▸ **FRAGMENTO PROPUESTO**:
☆ ☆ ☆ ☆

Por los intersticios de ese instante ha hecho aparición sobre la escena, constelación de la belleza, una dama que danza. Su falda es un lienzo que alguna vez algún pintor, que por cierto se llama Gustav Klimt, logró poner en tela con sus rectángulos de oro y su hipnótico moverse en cadencias de tambor, sudor y una sonrisa que condensa la inocencia de la tierra y sus misterios. Lo que sigue, un concierto de 90 minutos que parecieron una maravillosa eternidad, no puede recordarse de otra forma: quienes saltamos de las butacas a mover osamenta, cuerpo y alma, caímos (y por tanto ascendimos) en fenomenal estado de trance. Felicidad.
Entre el público había evidentes iniciados, personas con los oídos bien abiertos, sabedores de lo que habrían de degustar. Pero también cayeron los snobs, los ricos que son tan pobres que no tienen más que dinero. Y los pirruros, que son lo mismo. El dato es relevante: al final, estuvieron a punto de convertir una fiesta ritualística en mero reventón a lo güei, como ellos suelen limitar lo que vale la pena.

☆ ☆ ☆ ☆

▸ **INFORMACIÓN PROPORCIONADA**:
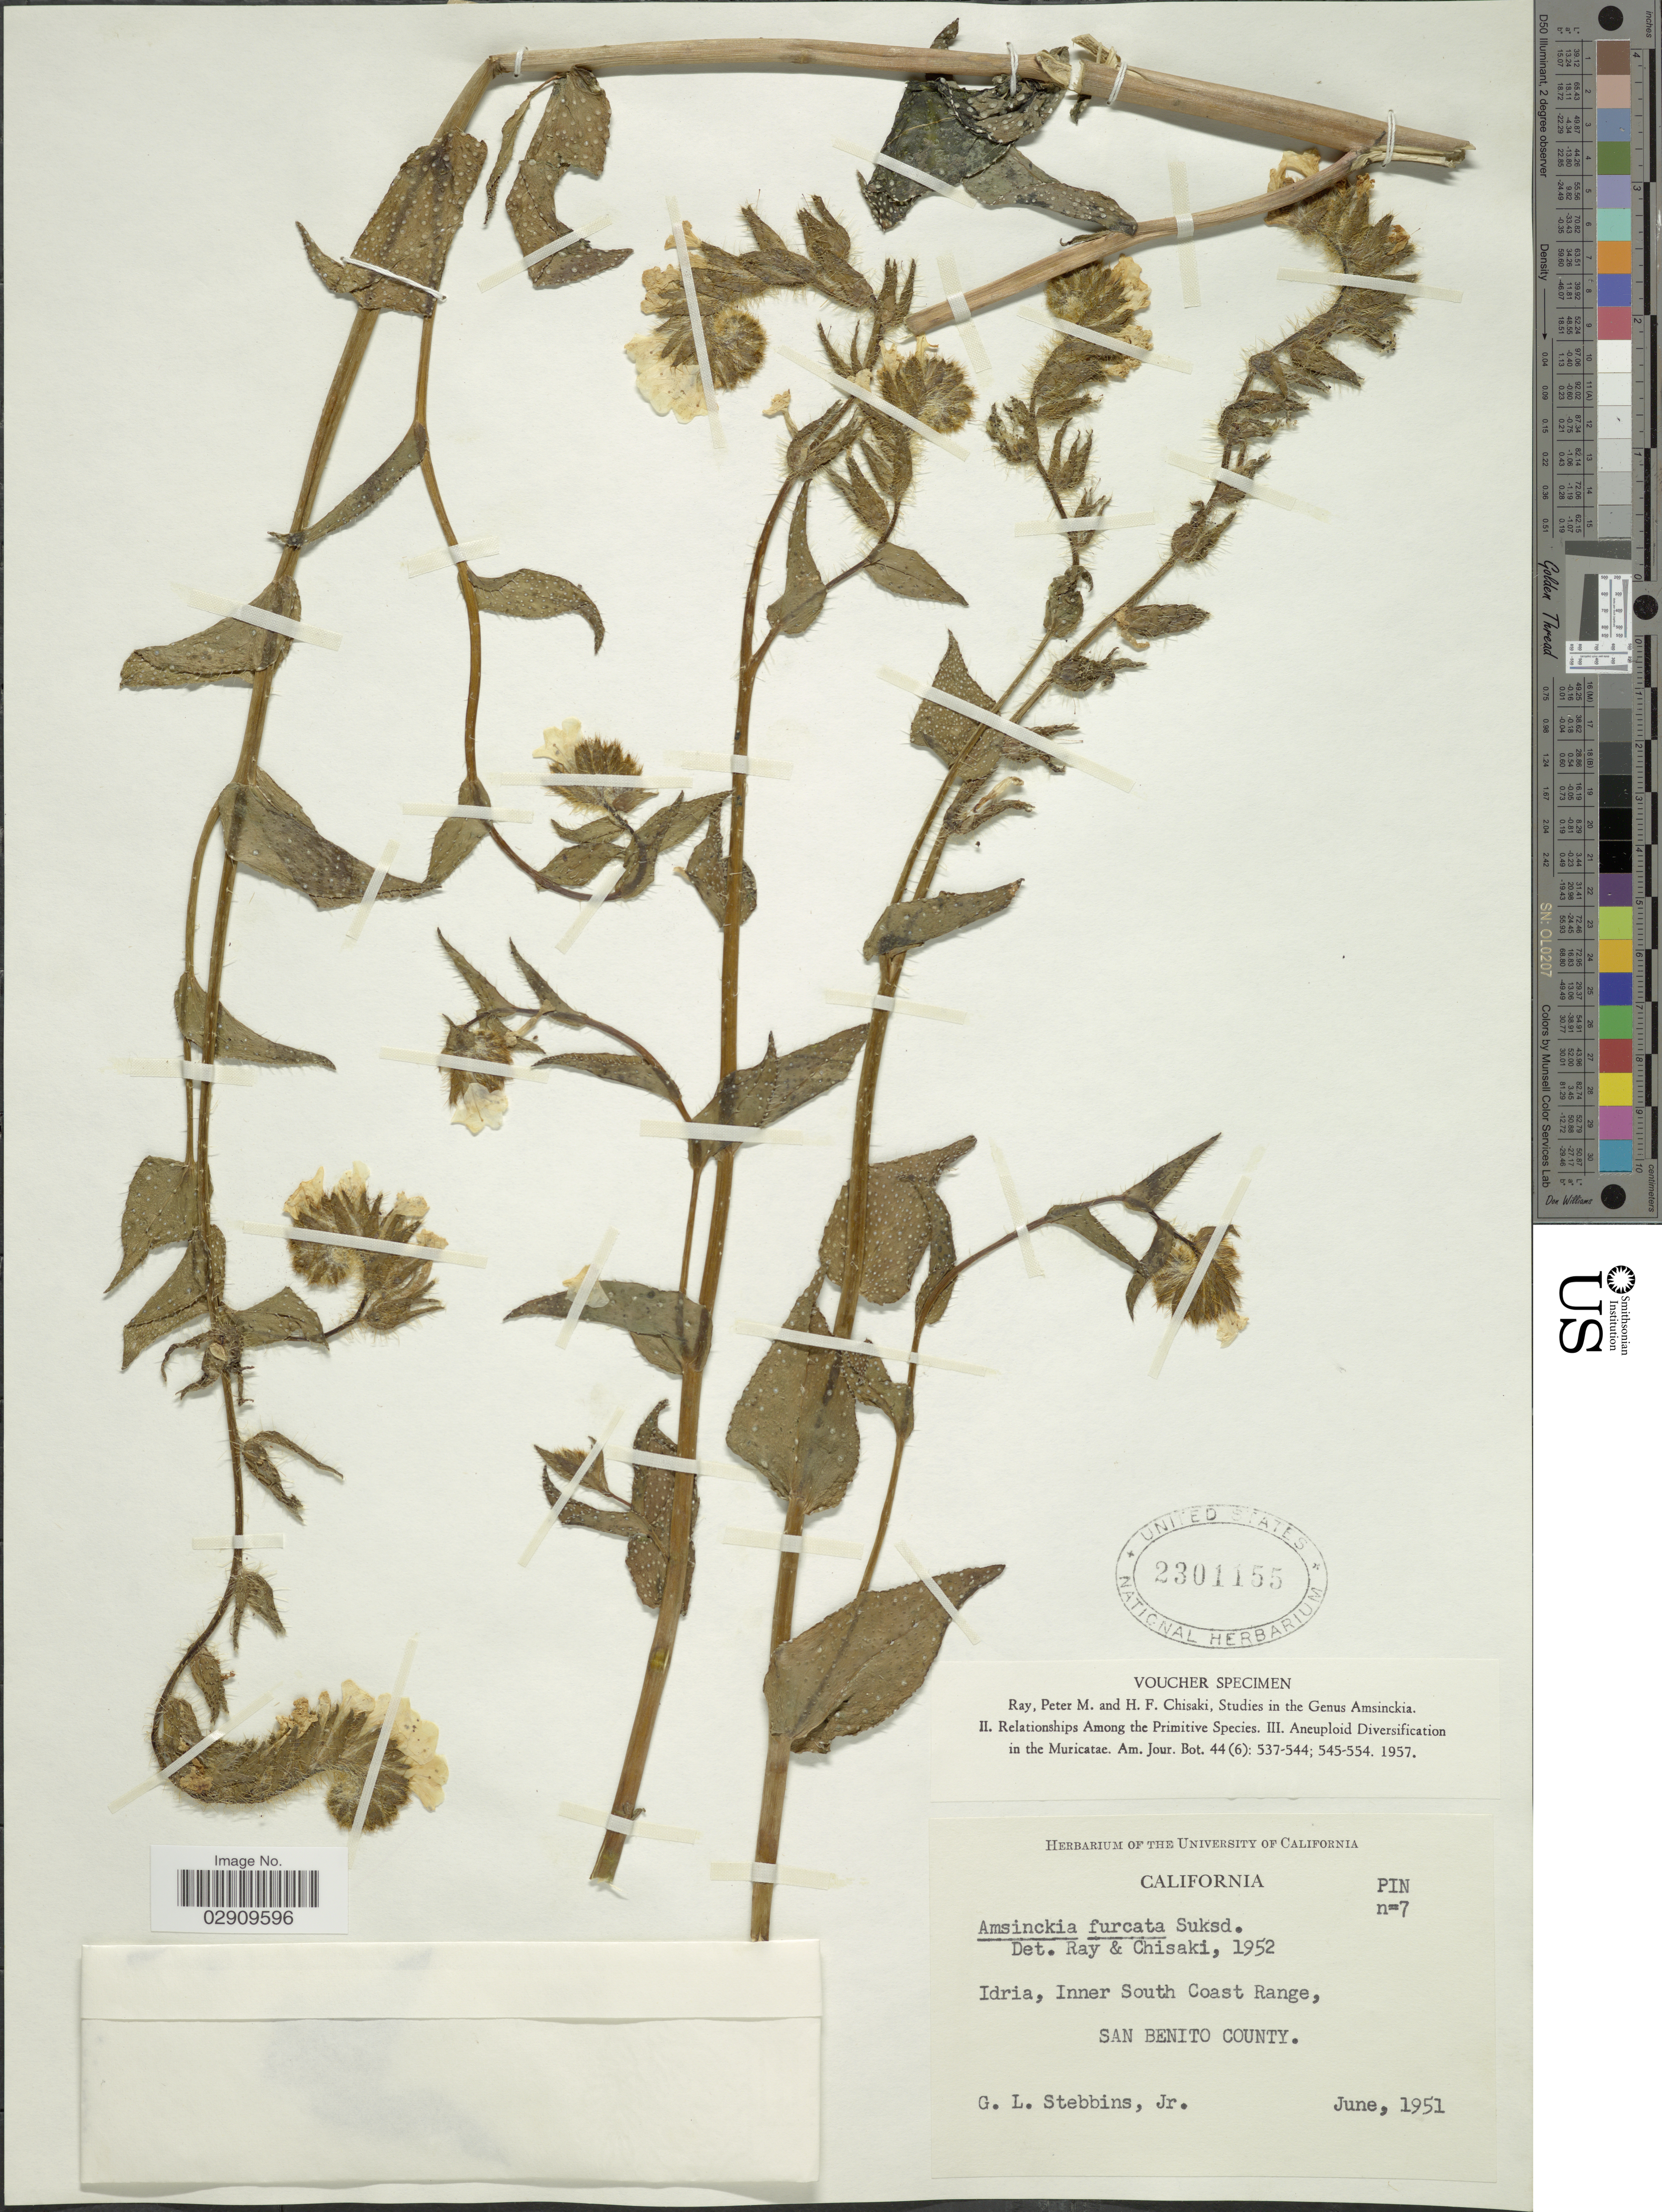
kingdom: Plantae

☆ ☆ ☆ ☆

▸ **INSTRUCCIONES DE LA TAREA**: ¿Puedes seguir escribiendo la crónica del concierto a partir de la última oración del fragmento?

▸ **RESPUESTA ESCRITA**:
Y es relevante el dato, porque este capítulo excelente del Festival del Centro Histórico, que constituye la programación de música de jóvenes del alma en varios foros, es similar a otro capítulo igualmente trascendente: el ritual denominado Tecnogeist, cuya cancelación en el Zócalo por parte del gobierno capitalino, que lo llevó en cambio a un rincón, la explanada del monumento a la Revolución, constituye monumental error que desilusiona a muchos votantes: la contradicción entre alentar la cultura popular y al mismo tiempo vetarla, reducirla a los estereotipos, someter la música de jóvenes como sinónimo de peligro social, o bien, someterse a la presión de los medios de comunicación de la derecha enquistada y encastada.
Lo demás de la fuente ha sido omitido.